Task objective: Work out how many lines of the data hold the string "round", and reply with that number alone.

========================

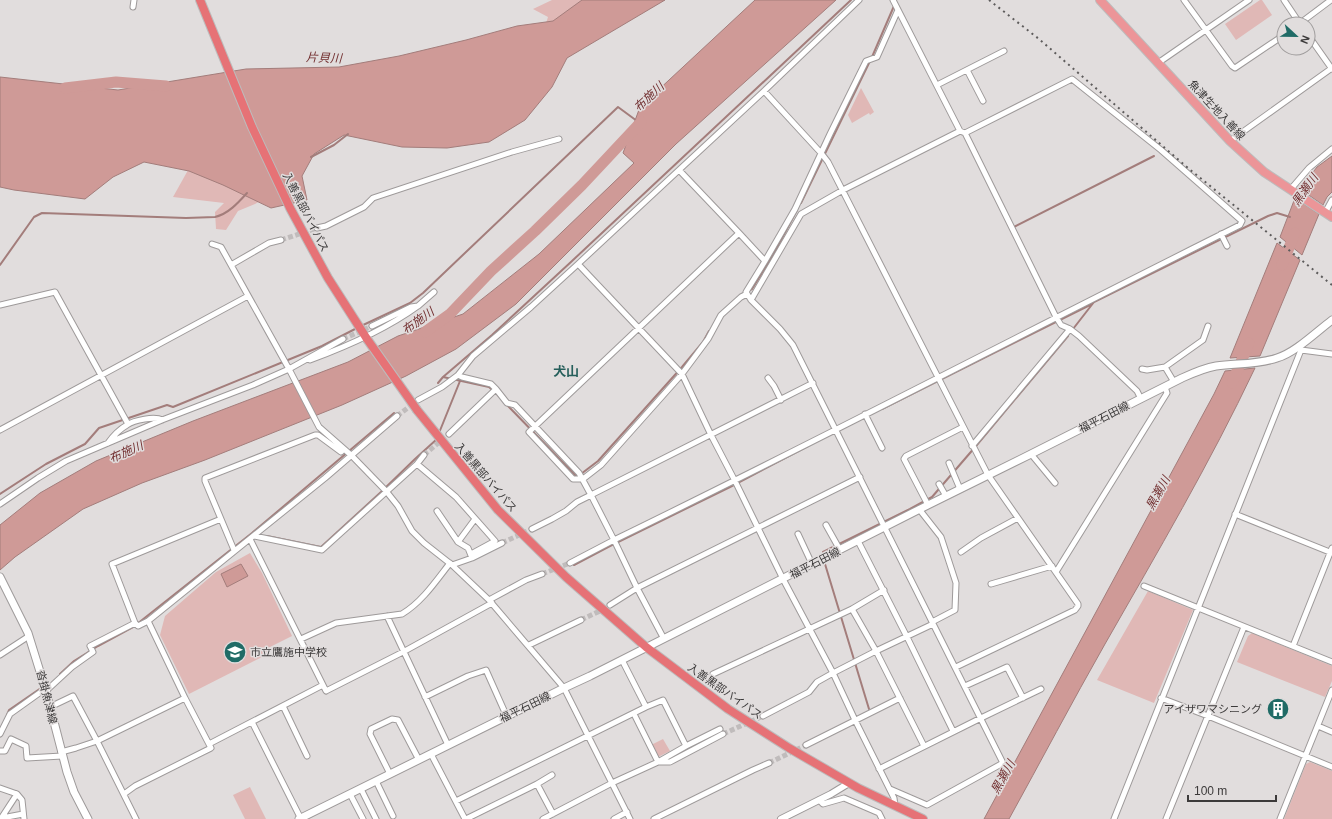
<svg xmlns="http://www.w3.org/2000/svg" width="1332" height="819" font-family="Helvetica,'Noto Sans JP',sans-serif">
	<rect width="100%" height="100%" fill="#e1dddd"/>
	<path fill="#e0b8b6" d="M552 0H642L543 33 548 17 533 9Z
		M1260 0H1262L1272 15 1236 40 1225 24Z
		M861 88 874 112 870 115 869 113 852 123 848 115Z
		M192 163 276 192 255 204 238 211 226 230 216 229 215 212 224 203 173 197Z
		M250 553 262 573 292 636 266 649 268 654 189 694 160 635 165 616 216 572Z
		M1148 591 1193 610 1154 703 1097 680Z
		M1252 633 1332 666V681L1325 697 1237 662 1248 636Z
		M663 739 670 751 658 757 651 745Z
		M1310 762 1332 771V819H1284L1306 764Z
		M250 787 266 819H245L233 795Z"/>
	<path fill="#cf9a97" stroke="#a37d7b" d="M582 0H665L567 58 552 87 525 120 489 142 447 148 402 147 344 135 314 154 302 176 307 200 271 208 223 185 189 171 144 162 113 177 85 199 14 190 0 187V77L118 90 246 69 339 67 399 56 466 40 517 26 553 21Z
		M755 0H836L676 144 516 304 456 349 406 376 342 405 205 460 142 483 83 509 15 557 0 570V525L40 493 96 461 193 421 348 362 398 336 463 314 539 254 634 163 623 153 640 107Z
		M1332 156V192L1327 197 1323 205 1300 189 1317 167Z
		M1295 198 1319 214 1302 255 1280 237Z
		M1277 243 1300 260 1260 356 1230 358Z
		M1255 368C1210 463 1157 553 1105 644 1072 702 1041 761 1009 819H984L1214 394 1225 371Z
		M241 564 248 576 227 587 221 574Z"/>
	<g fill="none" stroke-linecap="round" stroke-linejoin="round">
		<path stroke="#a37d7b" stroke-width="2" d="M872 57 894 6
			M311 157 334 145 348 134
			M801 203 870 61
			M1012 228 1154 156
			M0 265 34 217 42 213 186 218 215 217C228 214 238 203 247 193
			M748 291 752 289 773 255 797 210
			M361 326 410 303 423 293 618 107 637 121
			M1073 329 1094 302 1268 216 1277 213 1290 217
			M443 377 489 387 499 396
			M438 383 443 377 492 335 572 261 851 0
			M506 404 577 477 598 461 682 367 703 342 709 331
			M882 409 1092 304
			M439 433 460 381
			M0 494 46 464 85 444 99 428 167 405 173 407 322 346 357 328
			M267 536 321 547 381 492 415 459 437 439
			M823 552 910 509 932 497 976 446 1068 336
			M825 564 869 709
			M574 565 610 546 730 487 808 446
			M137 624 252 533 394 413
			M60 674 74 661 98 646 133 627
			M7 715 9 710 41 688"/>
		<path stroke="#cf9a97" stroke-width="11" d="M65 88 116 82 166 86
			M1282 265 1295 233
			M425 332 450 314 491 271 535 231 582 185 641 122
			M1232 383 1249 343"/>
		<path stroke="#c0bcbc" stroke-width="5" stroke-dasharray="5 2.5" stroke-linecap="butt" d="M281 240 317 228
			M343 339 372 326
			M397 416 414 403
			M424 455 449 434
			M502 543 532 529
			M542 574 570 563
			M581 620 604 609
			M723 734 763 716
			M769 763 806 745"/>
		<g stroke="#9e9a9a" stroke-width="7">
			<path id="minor" d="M859 0 764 91 821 153 828 162 988 475 1078 604V606L1075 610 956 667
				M893 0 960 131
				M1184 0 1232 66 1235 68 1284 35
				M1284 0 1300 24
				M133 7 134 0
				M1299 24 1331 0
				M1308 35 1332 69
				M1158 63 1249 0
				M967 70 983 101
				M937 85 1004 51
				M1230 141 1332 68
				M1290 190 1309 168 1332 149
				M1325 213 1332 200
				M317 228 326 226 364 207 373 198 512 152 559 139
				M739 233 679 170 764 91
				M1221 234 1227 246
				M212 244 221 247 289 369 290 368
				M578 264 679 170
				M231 265 269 243 281 240
				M747 294 741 297 721 315 708 339 682 374 601 465 583 479H573L529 432 739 233 765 261
				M751 300 801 214 843 190 960 131 965 133 1056 317 1061 325 1070 329 972 446
				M0 305 55 292 128 424
				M372 326 411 307 418 306 434 292
				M1070 329 1079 336 1137 391 1141 399
				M1301 350 1332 354
				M310 360C348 346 385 330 418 306
				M289 369 319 427 352 456 386 491 398 506 412 531 424 543 452 565 489 600 564 688 630 819
				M1142 369 1147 370 1165 367
				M458 375 462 377 491 384 496 389
				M768 378 774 386 781 400
				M1174 382 1165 367 1203 340 1208 326
				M418 400 442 387 458 375 473 356 531 307 578 264 682 374 711 435 735 481 783 579 833 673 855 720 894 798 895 806
				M865 414 882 448
				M0 430 248 296
				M449 434 496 389 507 403 515 405 579 473 591 495 813 383
				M108 443C113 436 120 429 127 425 134 420 155 416 162 420
				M1031 454 1055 483
				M949 463 960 489
				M417 464 424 455
				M939 484 946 496
				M0 504 38 478 66 461 162 420 253 385 289 369 343 339
				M928 505 904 459 906 456 963 427
				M919 509 941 537 956 583 955 610 932 622
				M437 511 458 542 468 548 472 558
				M1235 514 1332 553
				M826 525 840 550
				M532 529 552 519 566 511 577 502 591 495 614 540C824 438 1031 329 1240 225L1242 221 1161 150 1072 79 965 133
				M798 534 812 564
				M254 536 322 550 417 464 456 497 495 541 471 554
				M250 539 323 685
				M858 541 907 637 953 731
				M458 542 475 519
				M234 550 205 481V478L315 435H318L341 452 344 449
				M961 552 981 538 1018 518
				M570 563 614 540 637 588 860 477
				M452 565 472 558 502 543
				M1056 572 1167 393 1165 387
				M991 584 1052 566
				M1144 586 1332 662
				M489 600 526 580 542 574
				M610 605 637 588 664 639
				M387 616 448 745
				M135 623 112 564 221 519
				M301 639 336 623 402 614C422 602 436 581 450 563
				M529 645 581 620
				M1293 646 1332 548
				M0 655 29 636
				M622 660 646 707
				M713 674 852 609 884 590
				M965 686 1007 667 1023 698
				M46 691 72 667 93 652 90 646 135 623 138 626 148 621
				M425 697 468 676 486 670 507 717
				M185 698 148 621 325 478 397 416
				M1161 698 1208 716 1332 767
				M283 706 307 756
				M50 707 73 696 97 741 185 698 211 748 135 786 124 794
				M763 716 809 692 817 682 833 673 876 651 852 609
				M252 722 301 819
				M1318 726 1332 732
				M0 734 10 714 45 689
				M209 744 323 685 326 691 403 652 492 603
				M806 745 900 698
				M686 746 720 729
				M924 746 876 651 933 624
				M0 751H5L11 739 26 746 27 758 62 756
				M61 752 76 748 97 741 136 819
				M431 754 465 819
				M879 769 981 718 1041 689
				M390 774 370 734 371 729 392 719 398 720 419 760
				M376 781 393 816
				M537 784 552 775
				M0 788 17 794 22 800 24 819
				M361 789 376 819
				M890 789 927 805 1003 763 793 345 780 329 751 300 746 292 765 261 795 209 830 134 866 61 877 57 898 10
				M350 794 363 819
				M819 800 823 804 844 798 879 813 882 819
				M456 801 646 707 663 700 686 746 658 762 634 714
				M2 817 17 794
				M2 818 23 814
				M466 819 537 784 553 814
				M543 819 612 783 658 762H670L723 734
				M614 819 627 812
				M654 819 753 770 769 763
				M1114 819 1301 350 1298 346
				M1166 819 1244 627
				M1280 819 1332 690"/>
		</g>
		<g stroke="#9e9a9a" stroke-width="8">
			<path id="tertiary" d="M781 819 831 794 849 783"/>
		</g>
		<g stroke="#9e9a9a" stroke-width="9">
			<path id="secondary" d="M0 577 28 633 46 691 67 772 74 792 88 819
				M299 819 564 688 590 676 928 505 1031 454 1182 378C1193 373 1204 368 1216 366 1236 363 1257 365 1277 358 1296 352 1316 332 1332 320"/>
		</g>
		<g stroke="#bdbcbc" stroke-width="10">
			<path id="primary" d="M1100 0 1230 141 1264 172 1332 217"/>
		</g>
		<g stroke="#bdbcbc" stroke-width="10">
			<path id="trunk" d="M200 0 252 127 290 208 328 278 367 339
				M417 410 498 510 566 577 646 647 728 709 789 748 858 788 923 819"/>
		</g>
		<use href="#minor" stroke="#fff" stroke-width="5"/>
		<use href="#tertiary" stroke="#fff" stroke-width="6"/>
		<use href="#secondary" stroke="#fff" stroke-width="7"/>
		<use href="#primary" stroke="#ec9598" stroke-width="8"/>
		<use href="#trunk" stroke="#e67276" stroke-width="8"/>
		<path stroke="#5e5c5c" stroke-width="2" stroke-dasharray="2 4" stroke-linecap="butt" d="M989 0 1039 39 1188 168 1332 285"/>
		<g stroke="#bdbcbc" stroke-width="10" stroke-linecap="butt">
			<path id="trunk-bridge" d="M367 339 417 410"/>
		</g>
		<use href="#trunk-bridge" stroke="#e67276" stroke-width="8"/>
	</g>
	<defs>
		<g id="school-disc" transform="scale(1.15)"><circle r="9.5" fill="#206b66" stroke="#e1dddd"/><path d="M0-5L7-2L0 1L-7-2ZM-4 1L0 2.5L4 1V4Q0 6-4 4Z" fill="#fff"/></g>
		<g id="building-disc" transform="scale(1.15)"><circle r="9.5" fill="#206b66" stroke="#e1dddd"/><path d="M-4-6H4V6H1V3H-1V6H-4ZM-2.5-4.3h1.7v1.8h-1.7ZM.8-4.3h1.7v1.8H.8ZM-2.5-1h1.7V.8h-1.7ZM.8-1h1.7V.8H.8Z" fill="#fff"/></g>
	</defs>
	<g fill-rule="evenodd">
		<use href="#school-disc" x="235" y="652"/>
		<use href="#building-disc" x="1278" y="709"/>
	</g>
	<g text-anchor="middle" stroke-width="3" stroke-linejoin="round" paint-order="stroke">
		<g font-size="11" fill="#3c3a3a" stroke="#e1dddd">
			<text transform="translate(1217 110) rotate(47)" y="4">魚津生地入善線</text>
			<text transform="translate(306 212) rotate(63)" y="4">入善黒部バイパス</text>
			<text transform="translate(1104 417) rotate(-27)" y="4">福平石田線</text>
			<text transform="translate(486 477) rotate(49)" y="4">入善黒部バイパス</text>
			<text transform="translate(815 563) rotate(-27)" y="4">福平石田線</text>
			<text transform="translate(725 691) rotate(35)" y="4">入善黒部バイパス</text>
			<text transform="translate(47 697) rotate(76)" y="4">沓掛魚津線</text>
			<text transform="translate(525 707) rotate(-26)" y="4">福平石田線</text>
		</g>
		<g font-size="11" fill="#3c3a3a" stroke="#e1dddd" text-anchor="start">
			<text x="250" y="656">市立鷹施中学校</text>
			<text x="1262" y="713" text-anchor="end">アイザワマシニング</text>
		</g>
		<g font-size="12" font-style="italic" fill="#733031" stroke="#e1dddd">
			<text transform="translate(324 58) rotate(2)" y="4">片貝川</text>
			<text transform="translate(649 97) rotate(-43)" y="4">布施川</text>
			<text transform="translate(1305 190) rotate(-55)" y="4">黒瀬川</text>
			<text transform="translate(418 321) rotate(-36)" y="4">布施川</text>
			<text transform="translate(126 452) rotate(-24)" y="4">布施川</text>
			<text transform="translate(1158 493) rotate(-61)" y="4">黒瀬川</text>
			<text transform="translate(1003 777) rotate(-61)" y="4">黒瀬川</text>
		</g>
		<g font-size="13" font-weight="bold" fill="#265f5b" stroke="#e1dddd">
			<text x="566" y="376">犬山</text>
		</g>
	</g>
	<g transform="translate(1296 36) rotate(112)"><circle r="19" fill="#e1dddd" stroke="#9f9c9c"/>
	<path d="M0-3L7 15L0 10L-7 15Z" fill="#206b66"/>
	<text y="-6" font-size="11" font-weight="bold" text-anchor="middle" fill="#3c3a3a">N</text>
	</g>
	<path d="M1188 795v6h88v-6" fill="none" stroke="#3c3a3a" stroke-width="2"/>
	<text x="1194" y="795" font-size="12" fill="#3c3a3a" stroke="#e1dddd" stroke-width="3" paint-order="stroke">100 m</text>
</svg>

========================

Output for this exercise: 2